- **YOUR TASKS**
- 1) According to the passage on finding affiliates, why do affiliates drawn from existing customers convert better than cold affiliates? Answer in one to three sentences.
- 2) Summarize the passage on finding affiliates in two sentences.
- 3) From the passage on finding affiliates, quote the portion running from "Content creators in" up to and including "related productivity tools.".

- **EXTRACT**
+++
Where to Find Quality Affiliates
Your existing customers. Your best affiliates are people who already love your product. Email your most engaged customers with a personal invitation. Frame it as an opportunity to earn by recommending something they already use. Customer affiliates convert better than cold affiliates because they're authentic.
Content creators in your niche. Search YouTube, Google, and podcasts for people creating content related to your product category. A blogger who writes about freelance finances is a natural affiliate for an invoicing tool. Reach out with a personalized pitch, not a mass email — explain why their audience would benefit and what you're offering.
Complementary tool makers. Find non-competing products serving the same audience and propose reciprocal affiliate arrangements. If you sell a project management template, approach the creators of related productivity tools.
+++
- **DATA EXTRACT**

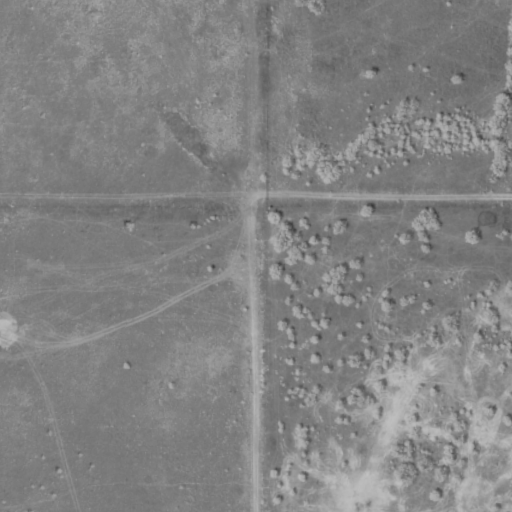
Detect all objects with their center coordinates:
road: (262, 244)
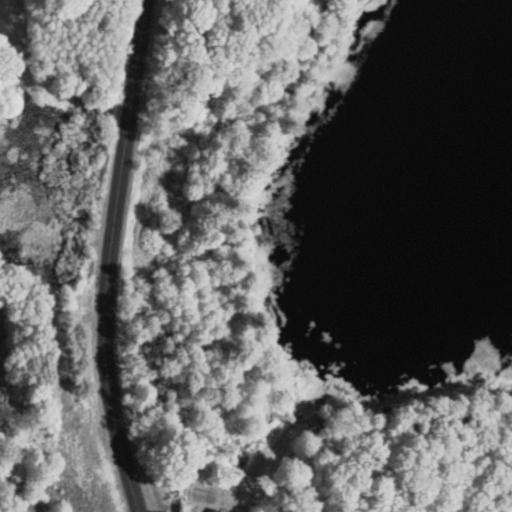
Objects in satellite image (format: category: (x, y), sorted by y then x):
road: (109, 257)
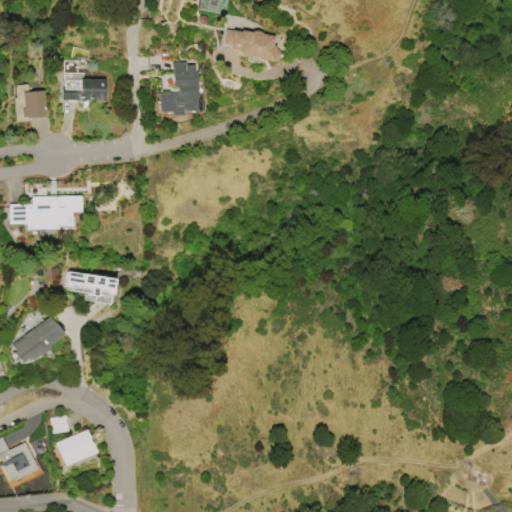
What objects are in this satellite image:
road: (132, 9)
building: (247, 43)
building: (249, 44)
road: (386, 50)
road: (132, 84)
building: (79, 87)
building: (81, 90)
building: (179, 90)
building: (179, 91)
building: (29, 101)
building: (26, 103)
road: (201, 135)
building: (44, 212)
building: (45, 212)
building: (87, 281)
building: (89, 286)
road: (11, 289)
road: (2, 308)
building: (35, 340)
building: (35, 340)
road: (78, 348)
building: (56, 424)
building: (74, 447)
building: (74, 447)
road: (117, 454)
building: (15, 462)
building: (15, 463)
road: (39, 505)
road: (7, 507)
+++
- **EXERCISE RESULTS**
- 1) Customer affiliates convert better than cold affiliates because they are authentic. They already love the product and are recommending something they already use.

- 2) Quality affiliates can be found among existing customers, who should receive a personal invitation to earn by recommending a product they already use. Other sources are content creators in the product's niche, who should receive a personalized pitch, and makers of complementary, non-competing tools serving the same audience, who can be offered reciprocal affiliate arrangements.

- 3)
Content creators in your niche. Search YouTube, Google, and podcasts for people creating content related to your product category. A blogger who writes about freelance finances is a natural affiliate for an invoicing tool. Reach out with a personalized pitch, not a mass email — explain why their audience would benefit and what you're offering.
Complementary tool makers. Find non-competing products serving the same audience and propose reciprocal affiliate arrangements. If you sell a project management template, approach the creators of related productivity tools.